[Data items]
·····

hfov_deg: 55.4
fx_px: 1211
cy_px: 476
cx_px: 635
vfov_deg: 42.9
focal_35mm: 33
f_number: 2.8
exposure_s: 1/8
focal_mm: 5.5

·····

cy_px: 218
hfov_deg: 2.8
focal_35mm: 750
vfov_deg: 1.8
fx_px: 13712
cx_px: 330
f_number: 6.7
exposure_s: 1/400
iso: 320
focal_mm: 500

·····

#### The problem:
The expected answer is an exact copy of the lines above, beginning at the line with "hfov_deg: 55.4" and ending at the line with "focal_mm: 5.5", with both ends in.

#### Response area:
hfov_deg: 55.4
fx_px: 1211
cy_px: 476
cx_px: 635
vfov_deg: 42.9
focal_35mm: 33
f_number: 2.8
exposure_s: 1/8
focal_mm: 5.5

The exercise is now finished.